« C’est l’ombre de la mort qui donne relief à la vie. »
Ingmar Bergman

« L’étrangeté est le continent nécessaire à toute beauté. »
Charles Baudelaire

« La mort et la beauté sont deux choses profondes qui contiennent tant d’ombre et d’azur qu’on dirait deux sœurs également terribles et fécondes ayant la même énigme et le même secret. »
Victor Hugo

Réanimation

Nous sommes entourés d’objets plus ou moins utiles et fonctionnels mais aussi de choses mortes mises au rebut qui encombrent greniers, caves, arrière-boutiques et qui, au meilleur des cas, finissent aux puces, brocantes et autres autres vide-greniers.
Laure André ne se satisfait pas de ce statut des objets relégués et prend comme l’écrit Francis Ponge Le parti pris des choses.
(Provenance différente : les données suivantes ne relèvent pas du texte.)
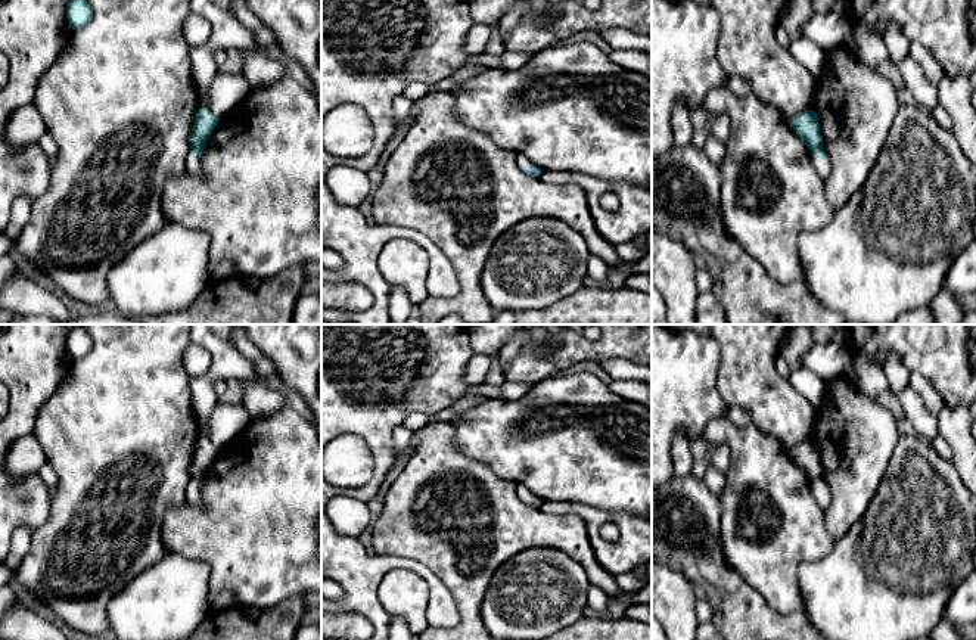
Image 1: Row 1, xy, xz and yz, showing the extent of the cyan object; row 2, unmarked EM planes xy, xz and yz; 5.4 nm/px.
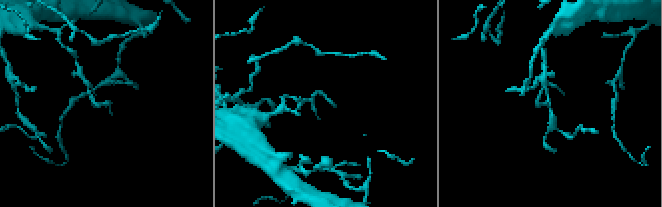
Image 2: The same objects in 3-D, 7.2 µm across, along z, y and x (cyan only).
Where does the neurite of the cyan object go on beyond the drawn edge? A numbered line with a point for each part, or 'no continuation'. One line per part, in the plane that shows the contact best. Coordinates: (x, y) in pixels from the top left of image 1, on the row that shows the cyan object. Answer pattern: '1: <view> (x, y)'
no continuation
Elle promène un « œil qui écoute » partout où ils peuvent provoquer fascination et sidération ; c’est d’abord une découvreuse de choses qu’elle inventorie et accumule, une découvreuse qui ne cherche pas mais trouve pour ensuite les réinventer par l’imagination, en un mot, les réanimer.
Anima en latin, c’est le souffle, l’âme, la vie. C’est donc un acte créateur authentique auquel se livre l’artiste en donnant aux objets une seconde chance ; elle ôte la taie qui les empêche et nettoie la banalité, l’usage obsolète, la fonctionnalité désuète qui les maintenaient dans la gangue de l’anonymat.
La première phase qui permet à l’artiste d’insuffler une nouvelle configuration au réel c’est l’investigation. Selon Pascal Quignard dans Sur le jadis : « L’investigation est le sens du passé. Le mot latin investigtio, contient le mot vestigium. Le vestige définit le signe qui témoigne de la présence passée d’un objet dorénavant disparu. Les traces, par définition, ne sont donc jamais visibles que si elles sont cherchées comme des marques de ce qui n’est plus là. » Les objets de Laure André parlent du perdu, de l’absence, de l’irretrouvable et leur visible concret ne s’interprète qu’en référence à l’invisible et en ce sens on peut les recevoir comme des vanités du temps présent, des allégories à la beauté étrange et fascinante.
Mais l’exercice de la mélancolie n’est pas l’objectif de l’artiste qui se complairait dans une contemplation vaine et une méditation frigide sur le temps qui passe. L’attention qu’elle porte aux reliques reconfigurées dans de nouvelles complexions s’inscrit dans une démarche « sacrée » puisque ses créations sont indiscutablement votives.
Bien au contraire, la deuxième phase du processus artistique de Laure André consiste en une réactivation des objets collectés pour leur étrangeté et parfois leur vénéneuse beauté. Et cette réactivation se fait de manière dynamique en trois mouvements : associer, confronter, réinventer. Pour sortir des routines et des conformismes qui conduisent aux sécurisants académismes, l’artiste met en pratique l’injonction rebelle de Lautréamont : « Beau comme la rencontre fortuite d’une machine à coudre et d’un parapluie sur une table de dissection. » Ainsi les objets prélevés à leur milieu sortis de leur contextes fonctionnels, religieux, médicaux et réinjectés comme dans un accélérateur de particules sortent de leur théâtre primitif pour produire un tableau vivant, une nouvelle liturgie qui serait comme la figuration immobile et fardée sous laquelle nous voyons les morts.
Nous sommes donc invités à pénétrer un univers autonome dont l’absolue nouveauté se caractérise par un style. C’est une démarche labyrinthique au fil d’Ariane ténu dont l’ectropion sera le parangon : C’est le renversement du regard qui permet d’accéder à une nouvelle connaissance, à une jouissance singulière. Victor Hugo n’écrivait-il pas : « C’est au-dedans de soi qu’il faut regarder le dehors. » Le style de Laure André se caractérise par une exigence qui frise le scrupule : le perfectionnisme dans la réalisation épuise le sujet et la préciosité des termes et des formes font des œuvres des productions baroques où de nouveaux spasmes sont lisibles. La poésie naît du choc de la conflagration, de l’improbable magnifié.
La revanche des objets oubliés auxquels l’artiste arrache des bribes, des lambeaux de vie réinventés consiste en une seconde existence grâce à l’inspiration – encore le souffle – qui permet une forme de rébellion salvatrice. Ces reliques du temps passé, réactivées forment des objets votifs qui permettent aux regardeurs d’y injecter leurs propres fictions.